### [Exercise directions]
The answer must restate every entry below word for word.

Saved entries:

◇ ◇ ◇ ◇ ◇

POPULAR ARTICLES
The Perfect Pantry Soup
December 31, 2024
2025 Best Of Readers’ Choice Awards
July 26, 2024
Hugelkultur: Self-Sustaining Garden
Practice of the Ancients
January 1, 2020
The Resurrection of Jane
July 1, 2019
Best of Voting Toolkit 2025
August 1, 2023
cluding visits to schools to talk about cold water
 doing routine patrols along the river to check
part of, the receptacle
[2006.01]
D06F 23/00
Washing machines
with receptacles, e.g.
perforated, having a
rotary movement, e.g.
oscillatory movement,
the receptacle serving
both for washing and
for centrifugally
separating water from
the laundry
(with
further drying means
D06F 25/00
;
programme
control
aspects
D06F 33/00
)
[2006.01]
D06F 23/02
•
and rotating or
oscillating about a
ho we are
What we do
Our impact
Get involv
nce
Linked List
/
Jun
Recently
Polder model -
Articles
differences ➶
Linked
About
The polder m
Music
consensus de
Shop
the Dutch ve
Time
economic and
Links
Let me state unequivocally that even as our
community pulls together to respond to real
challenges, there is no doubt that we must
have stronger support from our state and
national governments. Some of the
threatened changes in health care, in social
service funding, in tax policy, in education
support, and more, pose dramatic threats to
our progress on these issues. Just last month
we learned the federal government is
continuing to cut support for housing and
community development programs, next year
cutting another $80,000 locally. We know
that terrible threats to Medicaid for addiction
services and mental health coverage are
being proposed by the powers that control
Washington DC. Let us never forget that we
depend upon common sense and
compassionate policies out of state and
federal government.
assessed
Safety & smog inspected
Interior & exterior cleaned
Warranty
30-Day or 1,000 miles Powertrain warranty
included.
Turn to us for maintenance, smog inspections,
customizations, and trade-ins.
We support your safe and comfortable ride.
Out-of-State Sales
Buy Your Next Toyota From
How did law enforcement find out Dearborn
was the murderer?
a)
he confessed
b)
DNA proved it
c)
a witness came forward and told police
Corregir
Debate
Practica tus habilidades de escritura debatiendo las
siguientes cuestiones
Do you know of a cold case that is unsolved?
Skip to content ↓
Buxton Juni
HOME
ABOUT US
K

◇ ◇ ◇ ◇ ◇

### [Output for this task]
POPULAR ARTICLES
The Perfect Pantry Soup
December 31, 2024
2025 Best Of Readers’ Choice Awards
July 26, 2024
Hugelkultur: Self-Sustaining Garden
Practice of the Ancients
January 1, 2020
The Resurrection of Jane
July 1, 2019
Best of Voting Toolkit 2025
August 1, 2023
cluding visits to schools to talk about cold water
 doing routine patrols along the river to check
part of, the receptacle
[2006.01]
D06F 23/00
Washing machines
with receptacles, e.g.
perforated, having a
rotary movement, e.g.
oscillatory movement,
the receptacle serving
both for washing and
for centrifugally
separating water from
the laundry
(with
further drying means
D06F 25/00
;
programme
control
aspects
D06F 33/00
)
[2006.01]
D06F 23/02
•
and rotating or
oscillating about a
ho we are
What we do
Our impact
Get involv
nce
Linked List
/
Jun
Recently
Polder model -
Articles
differences ➶
Linked
About
The polder m
Music
consensus de
Shop
the Dutch ve
Time
economic and
Links
Let me state unequivocally that even as our
community pulls together to respond to real
challenges, there is no doubt that we must
have stronger support from our state and
national governments. Some of the
threatened changes in health care, in social
service funding, in tax policy, in education
support, and more, pose dramatic threats to
our progress on these issues. Just last month
we learned the federal government is
continuing to cut support for housing and
community development programs, next year
cutting another $80,000 locally. We know
that terrible threats to Medicaid for addiction
services and mental health coverage are
being proposed by the powers that control
Washington DC. Let us never forget that we
depend upon common sense and
compassionate policies out of state and
federal government.
assessed
Safety & smog inspected
Interior & exterior cleaned
Warranty
30-Day or 1,000 miles Powertrain warranty
included.
Turn to us for maintenance, smog inspections,
customizations, and trade-ins.
We support your safe and comfortable ride.
Out-of-State Sales
Buy Your Next Toyota From
How did law enforcement find out Dearborn
was the murderer?
a)
he confessed
b)
DNA proved it
c)
a witness came forward and told police
Corregir
Debate
Practica tus habilidades de escritura debatiendo las
siguientes cuestiones
Do you know of a cold case that is unsolved?
Skip to content ↓
Buxton Juni
HOME
ABOUT US
K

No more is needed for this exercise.